Spending can be a serious detriment to your financial security. While it’s impossible not to spend any money, being more conscious about what you spend your money on can reveal a lot about your financial habits.
3. Supporting Other People
Whether it’s children, friends, or family members, if you’re having to financially support another person or people, it’s going to slow down your financial progress. The average cost of raising a child to the age of 18 is about $14,000 per year or around $233,000 over the course of their lifespan. Remember that next time you think you might want to become a parent!
Supporting other people is certainly a noble endeavor, and in the case of a child, something that you must do, but consider your financial security before you support another person. Few people consider their financial situation before bringing children into the world and end up impoverished parents because of poor financial planning.
If you’re going to support another person, be certain you can do so without impeding your financial goals.

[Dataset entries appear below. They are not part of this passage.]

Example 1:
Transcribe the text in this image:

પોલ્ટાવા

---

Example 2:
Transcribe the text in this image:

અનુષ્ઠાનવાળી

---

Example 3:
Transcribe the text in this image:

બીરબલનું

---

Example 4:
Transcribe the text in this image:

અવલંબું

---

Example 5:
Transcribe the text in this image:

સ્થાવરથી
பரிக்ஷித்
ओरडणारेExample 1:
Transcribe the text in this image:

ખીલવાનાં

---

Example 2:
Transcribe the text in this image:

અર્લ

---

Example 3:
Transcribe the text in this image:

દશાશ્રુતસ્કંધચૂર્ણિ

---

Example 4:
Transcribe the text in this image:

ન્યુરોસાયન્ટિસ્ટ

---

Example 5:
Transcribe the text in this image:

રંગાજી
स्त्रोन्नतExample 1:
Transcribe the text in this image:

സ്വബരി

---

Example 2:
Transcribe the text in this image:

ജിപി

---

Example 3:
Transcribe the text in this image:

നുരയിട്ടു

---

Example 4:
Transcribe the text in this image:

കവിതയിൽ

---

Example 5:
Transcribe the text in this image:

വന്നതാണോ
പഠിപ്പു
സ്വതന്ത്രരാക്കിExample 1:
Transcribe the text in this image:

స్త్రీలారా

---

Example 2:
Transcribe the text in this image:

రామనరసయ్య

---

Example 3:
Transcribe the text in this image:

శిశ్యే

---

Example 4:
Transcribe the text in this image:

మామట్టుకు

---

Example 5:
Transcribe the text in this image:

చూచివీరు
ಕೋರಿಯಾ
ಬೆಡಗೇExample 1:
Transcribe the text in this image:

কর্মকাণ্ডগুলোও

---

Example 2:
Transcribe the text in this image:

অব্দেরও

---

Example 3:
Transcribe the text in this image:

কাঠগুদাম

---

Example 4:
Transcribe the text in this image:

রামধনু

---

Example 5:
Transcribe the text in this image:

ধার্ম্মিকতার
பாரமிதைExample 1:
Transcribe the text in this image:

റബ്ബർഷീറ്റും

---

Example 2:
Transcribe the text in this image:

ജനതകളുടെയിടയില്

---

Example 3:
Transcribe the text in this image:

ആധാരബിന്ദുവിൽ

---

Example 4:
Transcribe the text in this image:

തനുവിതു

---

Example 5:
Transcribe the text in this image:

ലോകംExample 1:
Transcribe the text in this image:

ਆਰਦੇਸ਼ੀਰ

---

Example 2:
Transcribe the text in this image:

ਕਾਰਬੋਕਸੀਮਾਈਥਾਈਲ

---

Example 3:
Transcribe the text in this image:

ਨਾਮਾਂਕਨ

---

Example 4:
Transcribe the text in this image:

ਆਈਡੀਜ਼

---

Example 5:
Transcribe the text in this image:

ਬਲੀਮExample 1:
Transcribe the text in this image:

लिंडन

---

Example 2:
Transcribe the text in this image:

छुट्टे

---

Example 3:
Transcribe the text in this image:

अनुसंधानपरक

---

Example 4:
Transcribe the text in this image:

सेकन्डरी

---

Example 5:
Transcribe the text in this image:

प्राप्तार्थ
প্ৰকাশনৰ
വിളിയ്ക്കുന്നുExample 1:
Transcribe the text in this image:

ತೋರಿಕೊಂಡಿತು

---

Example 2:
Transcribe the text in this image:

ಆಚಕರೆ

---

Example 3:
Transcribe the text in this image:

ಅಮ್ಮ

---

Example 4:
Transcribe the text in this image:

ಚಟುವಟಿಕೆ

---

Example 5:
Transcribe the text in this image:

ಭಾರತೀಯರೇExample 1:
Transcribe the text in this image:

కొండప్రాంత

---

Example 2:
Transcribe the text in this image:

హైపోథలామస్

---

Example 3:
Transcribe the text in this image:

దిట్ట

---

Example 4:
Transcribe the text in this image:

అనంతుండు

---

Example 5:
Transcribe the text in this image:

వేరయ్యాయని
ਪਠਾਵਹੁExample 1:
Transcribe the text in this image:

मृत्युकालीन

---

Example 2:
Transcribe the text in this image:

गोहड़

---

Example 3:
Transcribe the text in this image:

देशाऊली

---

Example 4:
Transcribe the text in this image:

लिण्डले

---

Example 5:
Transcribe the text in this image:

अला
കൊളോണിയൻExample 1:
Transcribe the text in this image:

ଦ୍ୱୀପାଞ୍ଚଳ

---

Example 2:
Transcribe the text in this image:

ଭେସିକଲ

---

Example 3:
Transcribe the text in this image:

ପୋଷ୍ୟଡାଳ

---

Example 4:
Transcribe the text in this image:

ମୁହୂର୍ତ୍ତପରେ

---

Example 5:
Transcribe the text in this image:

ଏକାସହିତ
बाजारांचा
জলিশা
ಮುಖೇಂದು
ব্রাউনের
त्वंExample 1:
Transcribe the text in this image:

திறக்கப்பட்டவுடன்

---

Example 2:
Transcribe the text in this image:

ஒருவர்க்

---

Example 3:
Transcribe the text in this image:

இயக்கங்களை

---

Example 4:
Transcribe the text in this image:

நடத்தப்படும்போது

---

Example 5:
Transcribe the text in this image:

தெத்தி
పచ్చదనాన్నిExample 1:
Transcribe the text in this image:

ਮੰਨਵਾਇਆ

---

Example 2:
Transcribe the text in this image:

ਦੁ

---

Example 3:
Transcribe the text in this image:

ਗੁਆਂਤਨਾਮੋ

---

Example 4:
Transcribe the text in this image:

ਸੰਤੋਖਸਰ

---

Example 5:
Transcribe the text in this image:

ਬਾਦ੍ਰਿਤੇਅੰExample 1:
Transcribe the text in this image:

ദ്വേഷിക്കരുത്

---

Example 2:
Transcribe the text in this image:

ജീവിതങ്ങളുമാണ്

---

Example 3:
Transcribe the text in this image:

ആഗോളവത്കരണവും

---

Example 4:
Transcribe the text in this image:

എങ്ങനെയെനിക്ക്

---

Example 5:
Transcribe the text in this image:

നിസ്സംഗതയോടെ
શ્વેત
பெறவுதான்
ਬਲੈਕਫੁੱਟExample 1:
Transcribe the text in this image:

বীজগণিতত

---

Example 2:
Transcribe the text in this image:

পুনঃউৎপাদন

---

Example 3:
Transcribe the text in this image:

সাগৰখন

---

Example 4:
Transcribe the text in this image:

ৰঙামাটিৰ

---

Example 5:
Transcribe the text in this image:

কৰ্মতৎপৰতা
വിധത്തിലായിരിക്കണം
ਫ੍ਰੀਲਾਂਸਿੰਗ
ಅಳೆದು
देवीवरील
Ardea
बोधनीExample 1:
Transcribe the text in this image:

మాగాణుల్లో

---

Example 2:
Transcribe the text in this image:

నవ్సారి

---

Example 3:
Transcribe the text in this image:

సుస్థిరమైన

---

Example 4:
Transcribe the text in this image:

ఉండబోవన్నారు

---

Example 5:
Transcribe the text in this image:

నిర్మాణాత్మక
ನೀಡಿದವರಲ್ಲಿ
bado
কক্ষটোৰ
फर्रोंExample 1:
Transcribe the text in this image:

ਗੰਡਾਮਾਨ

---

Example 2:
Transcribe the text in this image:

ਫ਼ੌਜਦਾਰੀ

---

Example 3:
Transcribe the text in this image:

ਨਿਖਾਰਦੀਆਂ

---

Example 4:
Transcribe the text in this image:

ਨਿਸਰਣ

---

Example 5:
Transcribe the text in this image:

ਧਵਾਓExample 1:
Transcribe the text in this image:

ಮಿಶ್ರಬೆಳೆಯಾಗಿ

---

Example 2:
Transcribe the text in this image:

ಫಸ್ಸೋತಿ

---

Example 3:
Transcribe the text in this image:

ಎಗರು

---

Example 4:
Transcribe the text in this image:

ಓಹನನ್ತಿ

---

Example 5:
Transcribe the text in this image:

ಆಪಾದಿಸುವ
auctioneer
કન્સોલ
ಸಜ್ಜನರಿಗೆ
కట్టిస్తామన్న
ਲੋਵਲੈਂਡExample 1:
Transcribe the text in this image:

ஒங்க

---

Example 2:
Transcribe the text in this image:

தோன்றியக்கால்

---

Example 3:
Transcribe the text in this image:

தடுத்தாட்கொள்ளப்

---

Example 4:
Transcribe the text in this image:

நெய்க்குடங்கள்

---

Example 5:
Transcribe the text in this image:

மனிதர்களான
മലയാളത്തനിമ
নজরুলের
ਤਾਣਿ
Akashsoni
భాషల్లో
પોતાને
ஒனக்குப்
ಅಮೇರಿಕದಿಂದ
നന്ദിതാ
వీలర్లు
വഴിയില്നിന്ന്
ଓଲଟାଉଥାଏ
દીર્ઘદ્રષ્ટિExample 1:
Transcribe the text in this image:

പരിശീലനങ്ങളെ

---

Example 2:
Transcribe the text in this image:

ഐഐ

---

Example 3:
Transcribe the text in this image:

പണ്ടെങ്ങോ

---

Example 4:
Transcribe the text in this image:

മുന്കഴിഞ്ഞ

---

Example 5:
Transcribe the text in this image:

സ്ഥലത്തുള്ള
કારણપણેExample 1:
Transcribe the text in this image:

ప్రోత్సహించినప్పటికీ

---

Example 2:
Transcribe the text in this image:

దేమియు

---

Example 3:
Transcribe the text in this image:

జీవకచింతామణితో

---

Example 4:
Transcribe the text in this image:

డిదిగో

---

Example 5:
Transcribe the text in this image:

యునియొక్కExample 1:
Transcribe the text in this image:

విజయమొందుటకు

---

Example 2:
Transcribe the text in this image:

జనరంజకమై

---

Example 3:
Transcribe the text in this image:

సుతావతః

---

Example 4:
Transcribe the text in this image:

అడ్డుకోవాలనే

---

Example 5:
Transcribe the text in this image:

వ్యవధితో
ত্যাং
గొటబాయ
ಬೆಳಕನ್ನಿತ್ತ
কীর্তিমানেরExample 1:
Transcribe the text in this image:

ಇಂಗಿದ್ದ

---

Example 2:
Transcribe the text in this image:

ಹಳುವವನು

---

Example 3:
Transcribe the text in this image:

There’s certainly nothing wrong with helping someone, but you can’t exactly sacrifice your financial future on the altar of that relationship for the sake of their security.
Sale! Promotion! 20% off! BOGO! Every day, we’re bombarded with ads and promotions for the next best thing. The newest phone, the newest service plan, the biggest TV, the most expensive car. So much of our status and our social interactions revolved around one thing: consumerism. The need to buy, buy, buy, and keep buying until the day you die.
Consumerism is dangerous to financial freedom because it keeps you locked in place by tying you to the things you own. After long enough, the things you own will end up owning you. You’re likely financing many of these items, and with the average American holding somewhere around $90,000 in consumer debt, it’s no wonder so many people find themselves outside the reach of financial independence.
The bottom line? Don’t fall for the ads, the promotions, the coupons, etc. Focus on your goals and ignore the consumeristic mentality; no one ever became wealthy by spending all of their money on new clothes or electronics.
5. Your Job
Even if you have a great job, there’s a chance you’re simply not making enough money or don’t have access to a good benefits package. This can mean you’re struggling to pay bills and don’t exactly have a lot of wiggle room for saving and investing.
Take a good look at your debt to income ratio. Does your job bring enough money in to support you and offer enough to save or invest, should you rid yourself of personal debt? If so, then utilizing your financial resources, however limited, to pay off debts should be your first priority.